[Page-level text extractions]
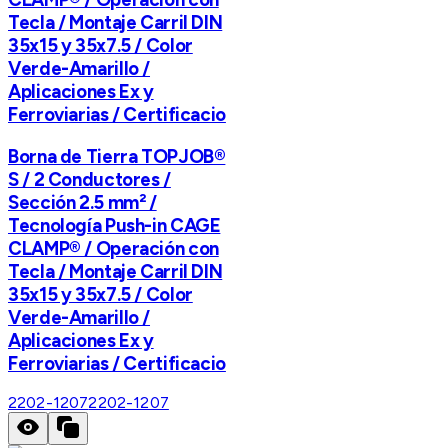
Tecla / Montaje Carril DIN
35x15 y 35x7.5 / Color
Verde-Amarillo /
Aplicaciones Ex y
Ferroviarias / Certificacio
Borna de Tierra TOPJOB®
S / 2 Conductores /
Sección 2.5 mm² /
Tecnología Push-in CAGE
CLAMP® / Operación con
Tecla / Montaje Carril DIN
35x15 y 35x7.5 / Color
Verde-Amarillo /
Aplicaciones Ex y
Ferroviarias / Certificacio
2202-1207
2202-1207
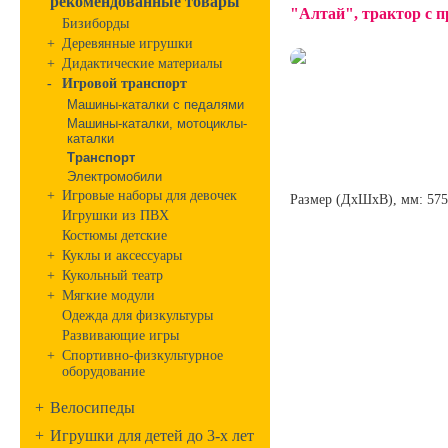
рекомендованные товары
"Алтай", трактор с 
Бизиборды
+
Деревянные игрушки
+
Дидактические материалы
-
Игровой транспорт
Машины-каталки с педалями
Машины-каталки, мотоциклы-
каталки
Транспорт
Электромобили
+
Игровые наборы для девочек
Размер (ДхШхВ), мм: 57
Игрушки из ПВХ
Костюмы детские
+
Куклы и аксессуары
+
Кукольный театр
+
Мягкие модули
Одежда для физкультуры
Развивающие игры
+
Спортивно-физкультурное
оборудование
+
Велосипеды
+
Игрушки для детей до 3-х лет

TASK TO COMPLETE - An exact copy of the entries above, with no pictures, is the required answer.

COMPLETED TASK -
Tecla / Montaje Carril DIN
35x15 y 35x7.5 / Color
Verde-Amarillo /
Aplicaciones Ex y
Ferroviarias / Certificacio
Borna de Tierra TOPJOB®
S / 2 Conductores /
Sección 2.5 mm² /
Tecnología Push-in CAGE
CLAMP® / Operación con
Tecla / Montaje Carril DIN
35x15 y 35x7.5 / Color
Verde-Amarillo /
Aplicaciones Ex y
Ferroviarias / Certificacio
2202-1207
2202-1207
рекомендованные товары
"Алтай", трактор с 
Бизиборды
+
Деревянные игрушки
+
Дидактические материалы
-
Игровой транспорт
Машины-каталки с педалями
Машины-каталки, мотоциклы-
каталки
Транспорт
Электромобили
+
Игровые наборы для девочек
Размер (ДхШхВ), мм: 57
Игрушки из ПВХ
Костюмы детские
+
Куклы и аксессуары
+
Кукольный театр
+
Мягкие модули
Одежда для физкультуры
Развивающие игры
+
Спортивно-физкультурное
оборудование
+
Велосипеды
+
Игрушки для детей до 3-х лет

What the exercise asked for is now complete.